-- Instructions to follow --
The stretch wanted below opens at the line containing "in one line?**" and closes at the line containing "stolen. There is". Please return it exactly, with no other lines.

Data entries
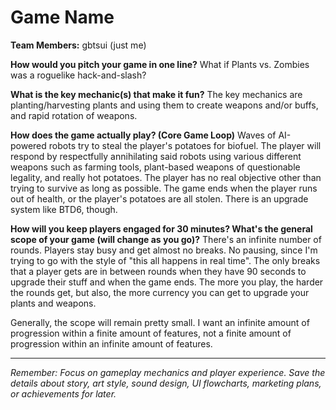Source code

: # Game Name

**Team Members:** gbtsui (just me)

**How would you pitch your game in one line?**
What if Plants vs. Zombies was a roguelike hack-and-slash?

**What is the key mechanic(s) that make it fun?**
The key mechanics are planting/harvesting plants and using them to create weapons and/or buffs, and rapid rotation of weapons. 

**How does the game actually play? (Core Game Loop)**
Waves of AI-powered robots try to steal the player's potatoes for biofuel. The player will respond by respectfully annihilating said robots using
various different weapons such as farming tools, plant-based weapons of questionable legality, and really hot potatoes. The player has no real
objective other than trying to survive as long as possible. The game ends when the player runs out of health, or the player's potatoes are all
stolen. There is an upgrade system like BTD6, though. 

**How will you keep players engaged for 30 minutes? What's the general scope of your game (will change as you go)?**
There's an infinite number of rounds. Players stay busy and get almost no breaks. No pausing, since I'm trying to go with the style of "this all 
happens in real time". The only breaks that a player gets are in between rounds when they have 90 seconds to upgrade their stuff and when the game
ends. The more you play, the harder the rounds get, but also, the more currency you can get to upgrade your plants and weapons.

Generally, the scope will remain pretty small. I want an infinite amount of progression within a finite amount of features, not a finite amount
of progression within an infinite amount of features. 

---
*Remember: Focus on gameplay mechanics and player experience. Save the details about story, art style, sound design, UI flowcharts, marketing plans, or achievements for later.*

-- Exercise result --
**How would you pitch your game in one line?**
What if Plants vs. Zombies was a roguelike hack-and-slash?

**What is the key mechanic(s) that make it fun?**
The key mechanics are planting/harvesting plants and using them to create weapons and/or buffs, and rapid rotation of weapons. 

**How does the game actually play? (Core Game Loop)**
Waves of AI-powered robots try to steal the player's potatoes for biofuel. The player will respond by respectfully annihilating said robots using
various different weapons such as farming tools, plant-based weapons of questionable legality, and really hot potatoes. The player has no real
objective other than trying to survive as long as possible. The game ends when the player runs out of health, or the player's potatoes are all
stolen. There is an upgrade system like BTD6, though. 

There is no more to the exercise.